■ CHECK YOUR UNDERSTANDING ■
1: Render into Spanish this sentence from the passage on rapid assessment in applied anthropology: "These methods are now used by anthropologists in long-term fieldwork."
2: Write a continuation of the passage on rapid assessment in applied anthropology, picking up right after its final sentence.

■ READING PASSAGE ■
Applied researchers don’t always have the luxury of doing long-term participant observation fieldwork. In fact, applied work—like needs assessment in nutrition, education, and agricultural development—often has to be done in a few weeks. This doesn’t leave much time for building rapport, and applied anthropologists have developed rapid ethnographic assessment procedures, including participatory rapid assessment. These methods are now used by anthropologists in long-term fieldwork.

In participatory mapping, for example, people draw maps of their villages and locate key places on the maps. Robert Chambers, a pioneer in PRA, spent 2 full days in 1974 trying to map the wells in an Indian village. Fifteen years later, he tells us, in 1989, one of his colleagues asked people in another Indian village to map their wells. The job was done in 25 minutes and the villagers noted which wells had water and which were dry (Chambers 2006). In participatory transects, a technique that Chambers borrowed from wildlife biology, you walk through an area systematically, with key informants, observing and asking for explanations of everything you see along the transect. Chambers also engages people in group discussions of key events in a village’s history and asks them to identify clusters of households according to wealth. In other words, as an applied anthropologist, Chambers is called on to do rapid assessment of rural village needs, and he takes the people fully into his confidence as research partners. This method is just as effective in organizations as in small villages.

(Remote sensing object lists)
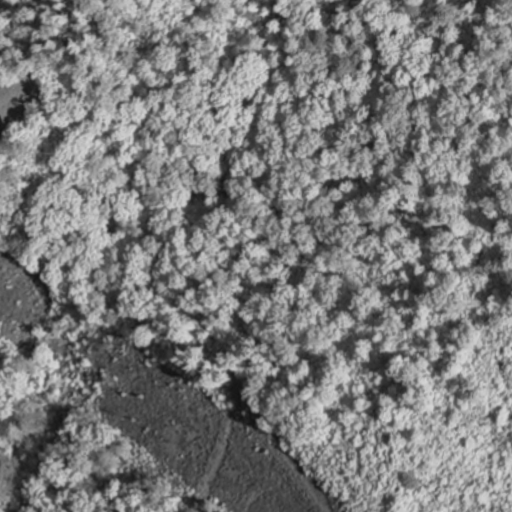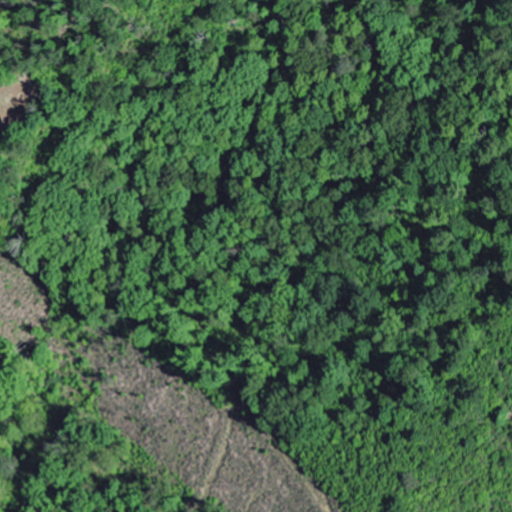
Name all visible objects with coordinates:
road: (55, 59)
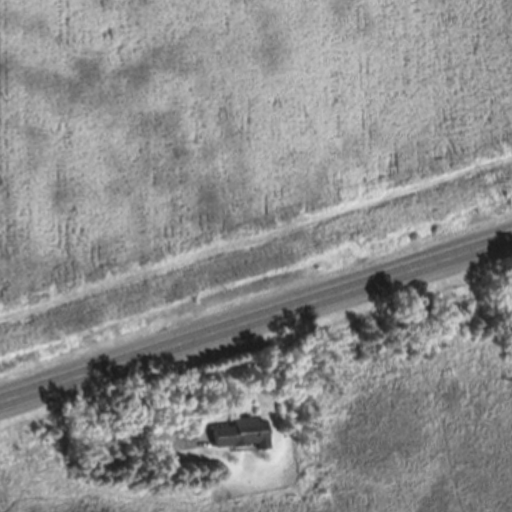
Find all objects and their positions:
road: (256, 323)
building: (236, 440)
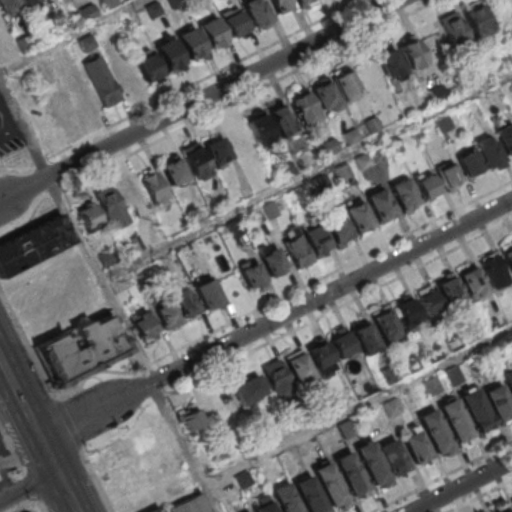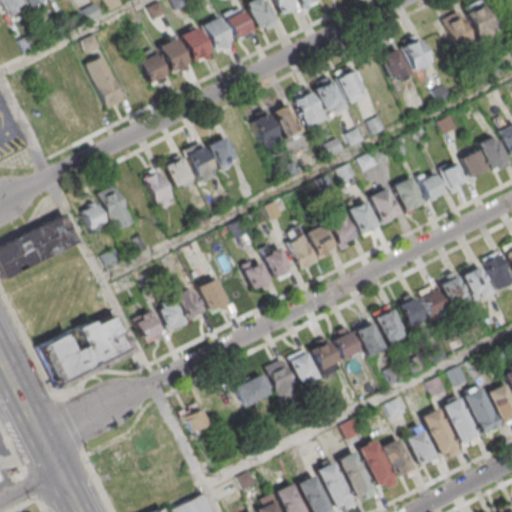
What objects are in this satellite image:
building: (299, 1)
building: (301, 2)
building: (510, 3)
building: (16, 4)
building: (108, 4)
building: (279, 5)
building: (281, 6)
building: (87, 13)
building: (257, 15)
building: (258, 17)
building: (477, 22)
building: (235, 24)
building: (236, 29)
building: (453, 29)
building: (212, 34)
building: (455, 34)
building: (213, 37)
building: (190, 43)
building: (85, 44)
building: (191, 47)
building: (410, 50)
building: (411, 53)
building: (168, 55)
building: (170, 58)
building: (499, 61)
building: (389, 64)
building: (146, 66)
building: (147, 70)
building: (124, 76)
road: (205, 79)
building: (100, 82)
building: (437, 92)
building: (324, 93)
road: (248, 96)
building: (325, 97)
building: (83, 100)
road: (200, 101)
building: (59, 105)
building: (303, 109)
building: (281, 120)
building: (442, 123)
building: (260, 127)
parking lot: (7, 132)
building: (505, 134)
building: (505, 138)
building: (216, 148)
building: (219, 151)
building: (488, 152)
building: (193, 157)
building: (480, 157)
building: (470, 162)
building: (195, 163)
building: (173, 168)
building: (172, 172)
building: (448, 173)
road: (307, 176)
building: (448, 176)
building: (426, 185)
building: (426, 186)
building: (143, 191)
building: (403, 191)
building: (403, 194)
building: (378, 202)
building: (379, 205)
building: (110, 209)
building: (357, 214)
building: (87, 217)
building: (358, 218)
building: (337, 229)
building: (337, 230)
building: (315, 239)
building: (32, 244)
building: (34, 245)
building: (306, 246)
building: (297, 250)
building: (507, 256)
building: (508, 256)
building: (272, 261)
building: (261, 268)
building: (493, 270)
building: (251, 273)
building: (469, 278)
building: (472, 282)
building: (449, 289)
building: (208, 294)
road: (110, 295)
road: (284, 296)
building: (440, 297)
building: (427, 300)
building: (175, 308)
road: (337, 308)
building: (405, 309)
building: (405, 310)
road: (275, 319)
building: (142, 326)
building: (385, 326)
building: (362, 332)
building: (364, 339)
building: (340, 342)
building: (81, 350)
building: (81, 351)
building: (317, 352)
building: (296, 363)
building: (303, 365)
building: (276, 378)
building: (507, 380)
building: (508, 382)
building: (246, 387)
building: (247, 390)
road: (56, 398)
building: (498, 401)
building: (498, 404)
road: (357, 405)
building: (475, 408)
building: (476, 413)
building: (454, 419)
building: (190, 420)
building: (455, 423)
building: (433, 430)
building: (434, 434)
road: (37, 435)
building: (415, 444)
building: (415, 447)
building: (391, 456)
building: (370, 462)
building: (381, 462)
building: (349, 473)
building: (350, 475)
road: (440, 476)
building: (328, 484)
road: (460, 485)
road: (28, 487)
building: (329, 487)
building: (308, 496)
road: (481, 496)
building: (283, 498)
building: (285, 499)
building: (511, 502)
building: (511, 503)
building: (189, 505)
building: (193, 506)
building: (265, 507)
building: (503, 509)
building: (156, 510)
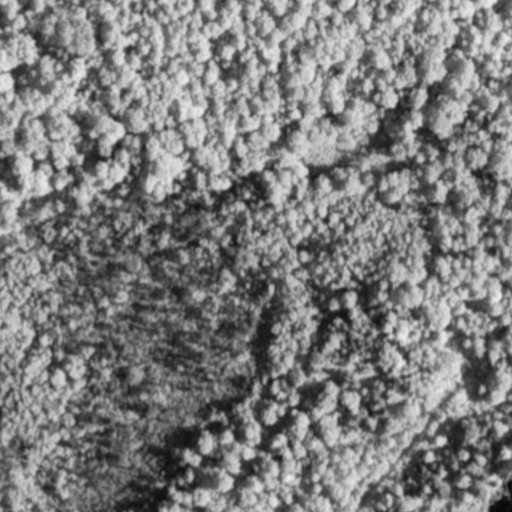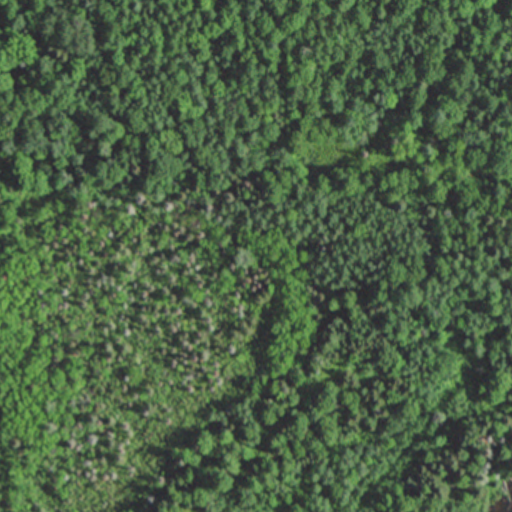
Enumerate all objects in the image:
river: (508, 508)
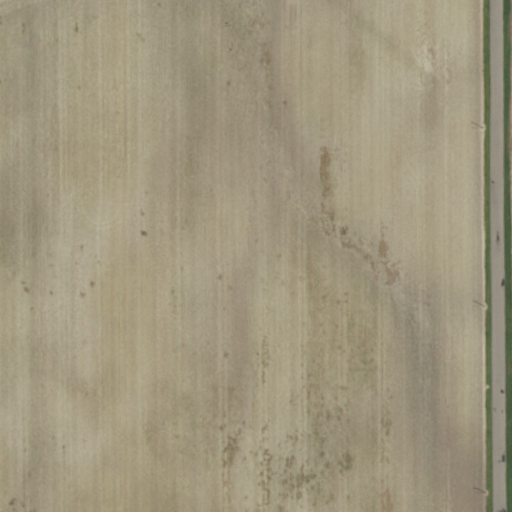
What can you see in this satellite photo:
road: (497, 255)
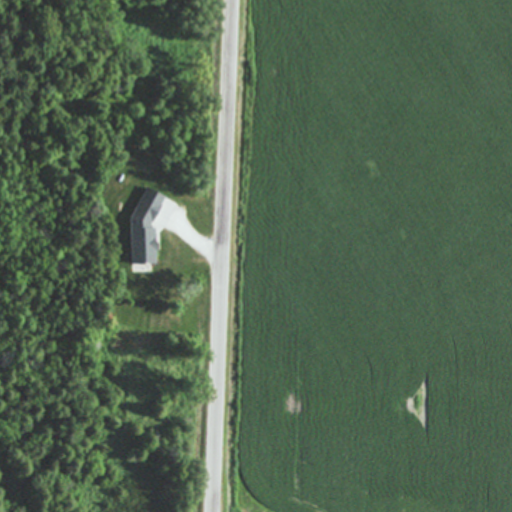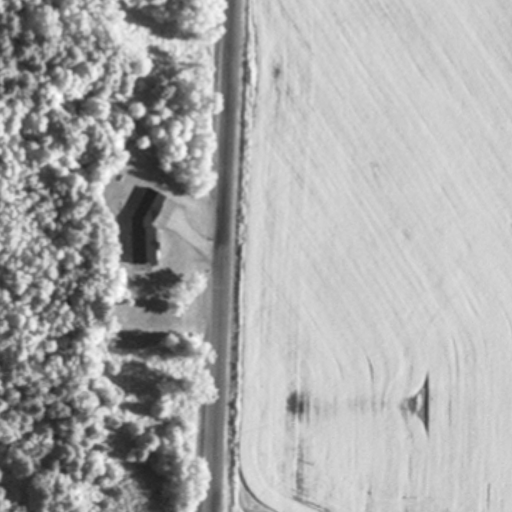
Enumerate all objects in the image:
building: (149, 229)
road: (224, 256)
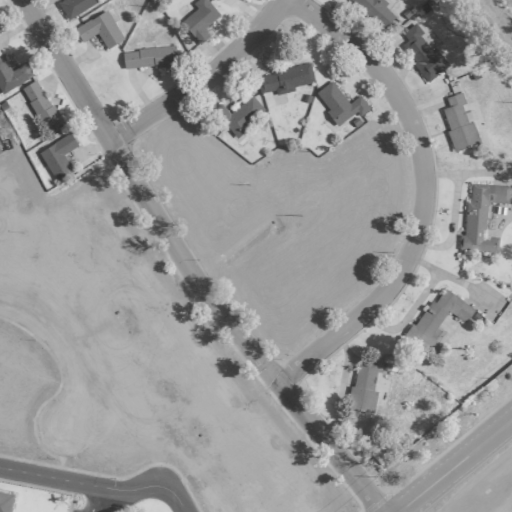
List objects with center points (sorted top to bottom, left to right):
building: (241, 0)
building: (73, 6)
building: (374, 11)
building: (198, 19)
building: (1, 29)
building: (98, 29)
building: (421, 53)
building: (147, 57)
building: (12, 75)
road: (199, 78)
building: (281, 81)
building: (337, 105)
building: (40, 106)
building: (238, 117)
building: (457, 123)
building: (191, 149)
building: (373, 156)
building: (56, 157)
road: (416, 194)
building: (368, 213)
building: (479, 216)
building: (201, 218)
airport: (256, 256)
road: (192, 262)
building: (248, 269)
building: (342, 272)
building: (287, 306)
building: (435, 319)
road: (64, 352)
building: (363, 386)
road: (454, 467)
road: (479, 482)
road: (97, 485)
road: (101, 499)
building: (4, 501)
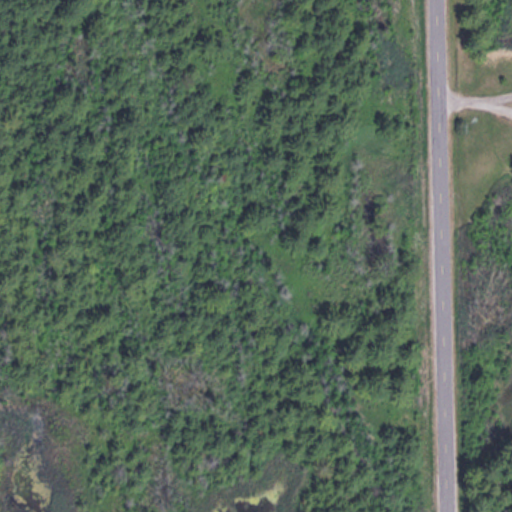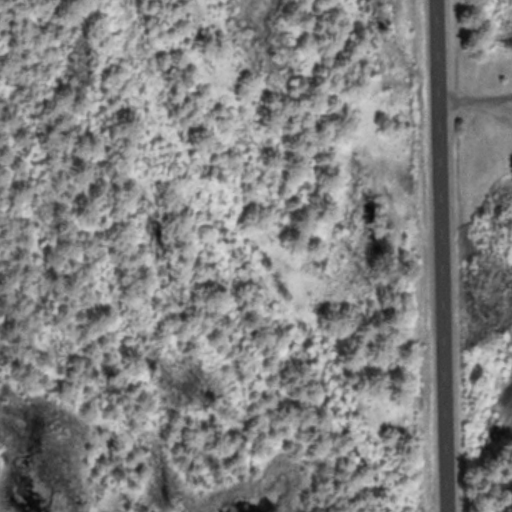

■ RESPONSES BY TASK ■
1: Estos métodos son utilizados ahora por los antropólogos en el trabajo de campo a largo plazo.

2:
Applied medical anthropologists also use rapid assessment methods. The focused ethnographic study method, or FES, was developed by Sandy Gove (a physician) and Gretel Pelto (an anthropologist) for the World Health Organization to study acute respiratory illness (ARI) in children. The FES manual gives detailed instructions to fieldworkers for running a rapid ethnographic study of ARI in a community (Gove and Pelto 1994; WHO 1993).

Many ARI episodes turn out to be what physicians call pneumonia, but that is not necessarily what mothers call the illness. Researchers ask mothers to talk about recent ARI events in their households. Mothers also free list the symptoms, causes, and cures for ARI and do pile sorts of illnesses to reveal the folk taxonomy of illness and where ARI fits into that taxonomy. There is also a matching exercise, in which mothers pair locally defined symptoms (fever, sore throat, headache . . .) with locally defined causes (bad water, evil eye, germs . . .), cures (give rice water, rub the belly, take child to the doctor . . .), and illnesses.

The FES method also uses vignettes, or scenarios, much like those developed by Peter Rossi for the factorial survey (see chapter 9). Mothers are presented with cases in which variables are changed systematically (‘‘Your child wakes up with [mild] [strong] fever. He complains that he has [a headache] [stomach ache],’’ and so on) and are asked to talk about how they would handle the case.

All this evidence—the free narratives, the pile sorts, the vignettes, etc.—is used in understanding the emic part of ARI, the local explanatory model for the illness.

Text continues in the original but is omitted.